In retrospect it does make me sad and makes me wonder as our marriage immediately improved.  I was more relaxed and happier as was she.  I sadly wonder about marriage one and two.  So at our tender age we're experimenting.  Neither of us have quit drinking.  We just don't.  



She decided, however, that we needed some beer for the soccer match yesterday and so got some.  I'm a sucker for Tripel Ale and she got one of my favorites.  So I drank a bottle.  This is beer stronger than wine so a bottle of it, two and a half glasses, is not like drinking a lite beer.  But that was all.  And by the time I went to bed I was not really feeling any effects.


This morning I feel off.  Not hung over.  Not physically much of anything.  But just off.  A little depressed.  And I don't like it.  And I wonder that I spent most of my life not hung over but not quite all I could be.  Off.  Such a strange thing to discover.  Not really earth shattering but definitely another positive development and reason to just not have any alcohol at all.  Another way to fight the constant barrage of marketing and pressure.  


So I still haven't quit but not right now, thank you.


Date: 2021-05-10 20:01 (UTC)
From: [identity profile] spacefem.livejournal.com
when I was in high school I gave up sodas on my track coach's recommendation, and then could never stomach them again. so much bad stuff. alcohol isn't the same at all, but I notice similar effects from going without it... if I don't drink all week, then have a couple glasses of wine, I feel like I've lost the evening. I don't read. I don't paint. I don't exercise. It's just hours, lost. when I drank most nights I didn't think of it. but the more days I live my life without alcohol, the more of a difference I see when I do shrug and have a drink. alcohol is just less and less worth it.
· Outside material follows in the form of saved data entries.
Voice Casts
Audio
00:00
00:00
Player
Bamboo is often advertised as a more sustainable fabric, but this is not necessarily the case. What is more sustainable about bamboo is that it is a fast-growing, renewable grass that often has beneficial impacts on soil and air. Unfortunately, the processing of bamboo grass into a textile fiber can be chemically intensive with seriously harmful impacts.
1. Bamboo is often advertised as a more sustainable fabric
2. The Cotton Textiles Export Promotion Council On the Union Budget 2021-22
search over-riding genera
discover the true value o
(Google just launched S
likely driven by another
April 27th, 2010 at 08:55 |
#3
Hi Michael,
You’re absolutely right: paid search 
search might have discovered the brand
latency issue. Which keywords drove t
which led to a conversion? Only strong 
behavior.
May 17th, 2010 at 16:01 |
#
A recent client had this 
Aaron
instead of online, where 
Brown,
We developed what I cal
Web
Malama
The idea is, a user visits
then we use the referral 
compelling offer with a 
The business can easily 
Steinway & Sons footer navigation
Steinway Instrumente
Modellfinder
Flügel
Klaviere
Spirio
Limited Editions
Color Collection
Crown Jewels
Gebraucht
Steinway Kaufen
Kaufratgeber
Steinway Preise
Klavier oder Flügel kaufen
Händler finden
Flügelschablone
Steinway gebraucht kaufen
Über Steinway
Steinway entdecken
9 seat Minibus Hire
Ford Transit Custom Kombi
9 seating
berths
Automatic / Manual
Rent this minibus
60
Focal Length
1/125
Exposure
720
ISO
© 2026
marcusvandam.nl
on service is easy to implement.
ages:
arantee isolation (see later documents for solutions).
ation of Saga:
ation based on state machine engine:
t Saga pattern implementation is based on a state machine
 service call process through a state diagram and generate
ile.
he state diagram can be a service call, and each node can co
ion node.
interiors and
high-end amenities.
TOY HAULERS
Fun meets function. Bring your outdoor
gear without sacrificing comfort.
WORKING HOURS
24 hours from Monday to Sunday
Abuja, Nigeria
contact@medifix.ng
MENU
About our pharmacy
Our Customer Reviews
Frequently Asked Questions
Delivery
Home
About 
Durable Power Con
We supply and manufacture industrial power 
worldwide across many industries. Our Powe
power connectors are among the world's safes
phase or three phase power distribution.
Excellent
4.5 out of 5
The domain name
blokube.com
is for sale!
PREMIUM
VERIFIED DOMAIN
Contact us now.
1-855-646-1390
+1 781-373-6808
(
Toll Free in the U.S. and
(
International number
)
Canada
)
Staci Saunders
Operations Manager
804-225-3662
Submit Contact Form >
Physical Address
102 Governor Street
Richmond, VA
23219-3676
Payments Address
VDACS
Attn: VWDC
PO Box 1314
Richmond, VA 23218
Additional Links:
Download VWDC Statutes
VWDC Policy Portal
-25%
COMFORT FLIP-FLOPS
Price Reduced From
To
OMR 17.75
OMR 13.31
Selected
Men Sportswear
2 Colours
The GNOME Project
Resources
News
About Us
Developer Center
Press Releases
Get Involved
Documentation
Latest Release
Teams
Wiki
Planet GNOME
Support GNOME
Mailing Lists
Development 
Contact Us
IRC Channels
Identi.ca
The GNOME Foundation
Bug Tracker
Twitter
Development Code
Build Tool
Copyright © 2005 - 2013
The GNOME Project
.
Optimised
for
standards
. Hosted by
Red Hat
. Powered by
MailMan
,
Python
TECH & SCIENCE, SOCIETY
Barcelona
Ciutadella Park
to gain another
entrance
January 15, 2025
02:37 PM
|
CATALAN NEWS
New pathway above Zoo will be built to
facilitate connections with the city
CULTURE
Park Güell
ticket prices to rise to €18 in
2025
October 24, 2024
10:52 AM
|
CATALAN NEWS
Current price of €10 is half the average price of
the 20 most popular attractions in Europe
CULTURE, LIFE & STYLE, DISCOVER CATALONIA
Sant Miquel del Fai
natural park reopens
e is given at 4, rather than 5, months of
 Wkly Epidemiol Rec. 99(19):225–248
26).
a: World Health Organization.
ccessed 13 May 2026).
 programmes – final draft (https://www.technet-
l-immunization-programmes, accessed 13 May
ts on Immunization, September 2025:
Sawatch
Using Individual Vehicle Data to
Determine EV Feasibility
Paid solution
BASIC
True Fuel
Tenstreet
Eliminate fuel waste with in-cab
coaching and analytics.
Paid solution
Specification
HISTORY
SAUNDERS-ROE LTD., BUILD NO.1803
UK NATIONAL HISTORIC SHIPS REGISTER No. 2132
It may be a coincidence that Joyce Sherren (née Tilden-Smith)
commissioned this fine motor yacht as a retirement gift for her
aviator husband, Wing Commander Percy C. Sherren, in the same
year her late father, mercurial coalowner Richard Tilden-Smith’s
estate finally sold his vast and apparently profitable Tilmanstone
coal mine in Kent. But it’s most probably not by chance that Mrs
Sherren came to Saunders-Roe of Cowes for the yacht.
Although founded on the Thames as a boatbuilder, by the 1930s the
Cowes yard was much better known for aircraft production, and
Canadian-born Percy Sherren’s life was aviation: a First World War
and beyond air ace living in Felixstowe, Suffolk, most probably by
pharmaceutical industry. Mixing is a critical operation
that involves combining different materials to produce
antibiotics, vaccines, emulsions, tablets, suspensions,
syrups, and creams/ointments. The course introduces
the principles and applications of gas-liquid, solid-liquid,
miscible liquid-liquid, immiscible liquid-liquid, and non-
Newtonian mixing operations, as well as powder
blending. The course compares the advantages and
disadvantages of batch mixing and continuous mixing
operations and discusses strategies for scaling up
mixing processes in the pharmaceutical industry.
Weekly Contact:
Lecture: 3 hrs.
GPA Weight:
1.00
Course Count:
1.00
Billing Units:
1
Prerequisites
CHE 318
Date: 2021-05-10 20:03 (UTC)
From: [identity profile] bill-schubert.livejournal.com

Well put. And you're years ahead of me.

Date: 2021-05-10 21:43 (UTC)
From: [identity profile] mrdreamjeans.livejournal.com
I think you've had an important realization ...

Date: 2021-05-10 21:47 (UTC)
From: [identity profile] bill-schubert.livejournal.com
I think so too and I think I'll appreciate it better tomorrow.

Date: 2021-05-11 02:58 (UTC)
From: [identity profile] msconduct.livejournal.com
At least you have many more days ahead to put your knowledge into practice.

Having addictive genes and/or an addictive personality is really difficult. I have neither: I've never been drunk, never smoked or taken other drugs, and if I think I'm developing too strong an attachment to something unhealthy I find it easy to stop. Those things are merely the luck of the genetic draw and have zero to do with my moral character. I wish this was better understood. Twelve-step programmes are so intrinsically entwined with morality, and that's just wrong. It's bad enough having a genetic bent towards addiction without having to feel that makes you a terrible person. What's more, when the problem has a moral dimension it means that effective treatments are ignored. Naltrexone is very effective in helping alcoholics stop drinking, yet is rarely prescribed in the US, I think because it's seen as letting the bad bad alcoholic off the hook. It's incredibly frustrating.

Date: 2021-05-11 13:06 (UTC)
From: [identity profile] bill-schubert.livejournal.com
You definitely hit the nail on the head about morality. It is only in the very recent time that morality is less a part of addiction recovery research and that is not true all over. We have too much religion and not enough compassionate science.